§ PROVIDED RECORDS
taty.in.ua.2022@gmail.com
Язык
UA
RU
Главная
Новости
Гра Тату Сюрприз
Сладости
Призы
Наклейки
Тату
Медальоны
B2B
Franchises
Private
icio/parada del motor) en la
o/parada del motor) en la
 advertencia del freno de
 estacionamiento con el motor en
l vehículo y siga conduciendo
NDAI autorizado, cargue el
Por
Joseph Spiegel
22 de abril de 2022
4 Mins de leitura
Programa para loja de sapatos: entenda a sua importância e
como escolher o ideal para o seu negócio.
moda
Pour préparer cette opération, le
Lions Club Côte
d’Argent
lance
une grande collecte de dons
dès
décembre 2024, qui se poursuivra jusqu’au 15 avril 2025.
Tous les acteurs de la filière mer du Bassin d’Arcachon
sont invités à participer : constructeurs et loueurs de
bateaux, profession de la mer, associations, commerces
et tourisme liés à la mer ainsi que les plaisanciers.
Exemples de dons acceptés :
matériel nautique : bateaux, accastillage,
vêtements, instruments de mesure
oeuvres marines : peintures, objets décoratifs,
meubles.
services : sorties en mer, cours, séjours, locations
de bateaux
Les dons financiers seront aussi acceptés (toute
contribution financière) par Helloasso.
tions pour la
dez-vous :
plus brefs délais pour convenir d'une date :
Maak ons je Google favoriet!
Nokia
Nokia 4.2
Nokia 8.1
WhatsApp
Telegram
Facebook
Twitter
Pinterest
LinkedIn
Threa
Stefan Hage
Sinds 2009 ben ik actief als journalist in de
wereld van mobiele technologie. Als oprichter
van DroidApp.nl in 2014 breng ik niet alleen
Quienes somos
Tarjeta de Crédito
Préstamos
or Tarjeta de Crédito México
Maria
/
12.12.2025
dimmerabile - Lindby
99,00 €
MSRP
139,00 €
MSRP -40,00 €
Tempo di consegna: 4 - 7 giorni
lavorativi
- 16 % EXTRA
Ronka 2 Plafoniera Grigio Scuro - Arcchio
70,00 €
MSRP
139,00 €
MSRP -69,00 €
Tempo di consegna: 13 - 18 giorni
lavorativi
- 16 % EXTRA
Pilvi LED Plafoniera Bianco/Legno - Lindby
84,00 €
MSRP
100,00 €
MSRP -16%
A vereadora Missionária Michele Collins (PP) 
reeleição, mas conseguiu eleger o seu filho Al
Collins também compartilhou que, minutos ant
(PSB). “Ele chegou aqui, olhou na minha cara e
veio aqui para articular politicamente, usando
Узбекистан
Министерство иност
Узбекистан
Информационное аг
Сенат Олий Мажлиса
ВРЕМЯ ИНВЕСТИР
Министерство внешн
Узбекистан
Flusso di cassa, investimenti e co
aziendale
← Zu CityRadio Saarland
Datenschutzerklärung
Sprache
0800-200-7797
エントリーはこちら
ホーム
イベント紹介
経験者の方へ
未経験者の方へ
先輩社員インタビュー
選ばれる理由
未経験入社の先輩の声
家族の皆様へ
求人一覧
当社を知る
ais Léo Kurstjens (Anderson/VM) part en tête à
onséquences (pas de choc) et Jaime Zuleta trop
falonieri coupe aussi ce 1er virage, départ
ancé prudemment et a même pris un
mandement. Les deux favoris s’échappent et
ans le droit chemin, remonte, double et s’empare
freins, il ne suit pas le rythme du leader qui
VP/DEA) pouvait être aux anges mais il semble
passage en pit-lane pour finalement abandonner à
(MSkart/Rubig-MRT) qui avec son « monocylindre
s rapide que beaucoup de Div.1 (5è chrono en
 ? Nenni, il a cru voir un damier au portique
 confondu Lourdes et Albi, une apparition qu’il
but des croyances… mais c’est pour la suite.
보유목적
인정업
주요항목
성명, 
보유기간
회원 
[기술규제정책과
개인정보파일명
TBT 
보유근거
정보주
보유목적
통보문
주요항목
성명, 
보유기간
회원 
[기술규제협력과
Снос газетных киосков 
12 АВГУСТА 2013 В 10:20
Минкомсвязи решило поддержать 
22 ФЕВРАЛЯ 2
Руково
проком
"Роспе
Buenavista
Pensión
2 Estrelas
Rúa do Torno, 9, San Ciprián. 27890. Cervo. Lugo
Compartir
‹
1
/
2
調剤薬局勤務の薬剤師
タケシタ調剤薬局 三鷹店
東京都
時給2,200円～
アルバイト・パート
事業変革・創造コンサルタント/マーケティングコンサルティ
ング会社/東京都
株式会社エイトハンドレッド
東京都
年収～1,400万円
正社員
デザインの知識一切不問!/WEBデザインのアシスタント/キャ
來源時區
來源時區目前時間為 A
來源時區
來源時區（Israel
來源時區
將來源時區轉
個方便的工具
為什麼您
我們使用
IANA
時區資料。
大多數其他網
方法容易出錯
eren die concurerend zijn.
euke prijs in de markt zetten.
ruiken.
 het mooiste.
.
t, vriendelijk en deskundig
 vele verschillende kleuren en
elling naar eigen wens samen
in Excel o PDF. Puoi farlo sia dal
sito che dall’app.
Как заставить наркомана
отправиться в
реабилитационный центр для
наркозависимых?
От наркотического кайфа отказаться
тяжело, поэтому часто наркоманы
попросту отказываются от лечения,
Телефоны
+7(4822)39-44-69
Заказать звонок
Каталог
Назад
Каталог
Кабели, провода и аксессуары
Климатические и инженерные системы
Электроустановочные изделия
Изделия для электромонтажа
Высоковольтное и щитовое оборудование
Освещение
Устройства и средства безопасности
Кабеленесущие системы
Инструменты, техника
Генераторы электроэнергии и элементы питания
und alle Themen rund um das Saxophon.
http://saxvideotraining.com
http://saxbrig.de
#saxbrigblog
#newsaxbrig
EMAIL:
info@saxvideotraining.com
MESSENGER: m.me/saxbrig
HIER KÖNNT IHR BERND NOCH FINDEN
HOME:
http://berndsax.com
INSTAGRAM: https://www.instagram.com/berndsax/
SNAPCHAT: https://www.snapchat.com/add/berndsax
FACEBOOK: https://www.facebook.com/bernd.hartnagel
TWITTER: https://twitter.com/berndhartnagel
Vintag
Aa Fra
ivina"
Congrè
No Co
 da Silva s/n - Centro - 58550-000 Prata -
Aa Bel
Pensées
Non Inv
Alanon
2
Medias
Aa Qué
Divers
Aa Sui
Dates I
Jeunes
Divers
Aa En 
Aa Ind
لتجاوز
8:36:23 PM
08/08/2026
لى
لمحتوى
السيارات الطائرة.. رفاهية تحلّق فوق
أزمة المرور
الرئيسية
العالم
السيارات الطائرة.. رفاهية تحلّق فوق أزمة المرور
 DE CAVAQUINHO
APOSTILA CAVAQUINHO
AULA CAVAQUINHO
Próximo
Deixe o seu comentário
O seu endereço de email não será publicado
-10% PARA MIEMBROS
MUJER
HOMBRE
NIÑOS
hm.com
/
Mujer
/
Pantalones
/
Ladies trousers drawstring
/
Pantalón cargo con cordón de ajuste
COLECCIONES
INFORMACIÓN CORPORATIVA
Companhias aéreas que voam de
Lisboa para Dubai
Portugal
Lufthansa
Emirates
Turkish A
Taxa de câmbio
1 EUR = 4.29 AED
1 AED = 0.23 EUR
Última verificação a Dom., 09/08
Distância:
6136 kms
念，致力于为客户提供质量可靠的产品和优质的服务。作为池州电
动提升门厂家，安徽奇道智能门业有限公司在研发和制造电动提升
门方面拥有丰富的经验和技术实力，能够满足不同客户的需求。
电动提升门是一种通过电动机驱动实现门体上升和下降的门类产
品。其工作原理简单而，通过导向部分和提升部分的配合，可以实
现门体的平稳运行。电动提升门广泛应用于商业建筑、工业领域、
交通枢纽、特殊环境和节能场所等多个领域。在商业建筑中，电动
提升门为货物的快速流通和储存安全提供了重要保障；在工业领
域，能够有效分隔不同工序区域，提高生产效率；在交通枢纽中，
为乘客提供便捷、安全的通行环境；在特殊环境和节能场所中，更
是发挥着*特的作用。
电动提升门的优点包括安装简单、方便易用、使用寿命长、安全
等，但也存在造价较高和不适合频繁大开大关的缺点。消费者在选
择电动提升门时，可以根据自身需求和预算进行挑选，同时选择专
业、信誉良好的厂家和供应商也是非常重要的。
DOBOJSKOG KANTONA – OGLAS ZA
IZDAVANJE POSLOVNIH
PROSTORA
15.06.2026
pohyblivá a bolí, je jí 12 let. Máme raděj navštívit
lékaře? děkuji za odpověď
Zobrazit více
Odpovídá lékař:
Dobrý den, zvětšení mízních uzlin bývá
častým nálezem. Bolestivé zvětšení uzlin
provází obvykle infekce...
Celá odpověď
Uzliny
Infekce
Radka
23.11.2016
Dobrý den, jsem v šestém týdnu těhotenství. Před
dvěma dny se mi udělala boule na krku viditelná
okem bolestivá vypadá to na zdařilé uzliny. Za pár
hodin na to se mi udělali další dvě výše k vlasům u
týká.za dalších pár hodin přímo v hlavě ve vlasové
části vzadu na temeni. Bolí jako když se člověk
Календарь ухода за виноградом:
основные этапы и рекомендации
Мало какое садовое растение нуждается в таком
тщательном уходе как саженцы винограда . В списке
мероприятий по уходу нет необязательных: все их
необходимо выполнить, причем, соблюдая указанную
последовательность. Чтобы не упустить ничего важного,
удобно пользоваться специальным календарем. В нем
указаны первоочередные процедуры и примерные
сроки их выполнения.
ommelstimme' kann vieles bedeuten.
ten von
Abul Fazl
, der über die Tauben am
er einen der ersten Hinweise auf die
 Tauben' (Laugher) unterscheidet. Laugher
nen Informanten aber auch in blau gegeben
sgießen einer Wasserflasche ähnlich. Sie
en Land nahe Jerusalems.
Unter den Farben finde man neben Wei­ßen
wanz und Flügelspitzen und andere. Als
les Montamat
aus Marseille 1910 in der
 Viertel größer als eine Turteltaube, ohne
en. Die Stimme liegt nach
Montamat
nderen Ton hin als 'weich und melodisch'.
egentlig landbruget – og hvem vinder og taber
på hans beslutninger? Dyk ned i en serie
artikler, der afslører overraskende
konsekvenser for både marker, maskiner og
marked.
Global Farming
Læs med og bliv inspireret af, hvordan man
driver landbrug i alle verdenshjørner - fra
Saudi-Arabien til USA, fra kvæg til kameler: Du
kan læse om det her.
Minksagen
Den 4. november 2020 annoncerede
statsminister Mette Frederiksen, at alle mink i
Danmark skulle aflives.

§ TASK DETAILS
Please give back, exactly as it stands above, the stretch from the line with "Pour préparer cette opération, le" through the line with "A vereadora Missionária Michele Collins (PP)", and no line outside it.

§ ANSWER SECTION
Pour préparer cette opération, le
Lions Club Côte
d’Argent
lance
une grande collecte de dons
dès
décembre 2024, qui se poursuivra jusqu’au 15 avril 2025.
Tous les acteurs de la filière mer du Bassin d’Arcachon
sont invités à participer : constructeurs et loueurs de
bateaux, profession de la mer, associations, commerces
et tourisme liés à la mer ainsi que les plaisanciers.
Exemples de dons acceptés :
matériel nautique : bateaux, accastillage,
vêtements, instruments de mesure
oeuvres marines : peintures, objets décoratifs,
meubles.
services : sorties en mer, cours, séjours, locations
de bateaux
Les dons financiers seront aussi acceptés (toute
contribution financière) par Helloasso.
tions pour la
dez-vous :
plus brefs délais pour convenir d'une date :
Maak ons je Google favoriet!
Nokia
Nokia 4.2
Nokia 8.1
WhatsApp
Telegram
Facebook
Twitter
Pinterest
LinkedIn
Threa
Stefan Hage
Sinds 2009 ben ik actief als journalist in de
wereld van mobiele technologie. Als oprichter
van DroidApp.nl in 2014 breng ik niet alleen
Quienes somos
Tarjeta de Crédito
Préstamos
or Tarjeta de Crédito México
Maria
/
12.12.2025
dimmerabile - Lindby
99,00 €
MSRP
139,00 €
MSRP -40,00 €
Tempo di consegna: 4 - 7 giorni
lavorativi
- 16 % EXTRA
Ronka 2 Plafoniera Grigio Scuro - Arcchio
70,00 €
MSRP
139,00 €
MSRP -69,00 €
Tempo di consegna: 13 - 18 giorni
lavorativi
- 16 % EXTRA
Pilvi LED Plafoniera Bianco/Legno - Lindby
84,00 €
MSRP
100,00 €
MSRP -16%
A vereadora Missionária Michele Collins (PP) 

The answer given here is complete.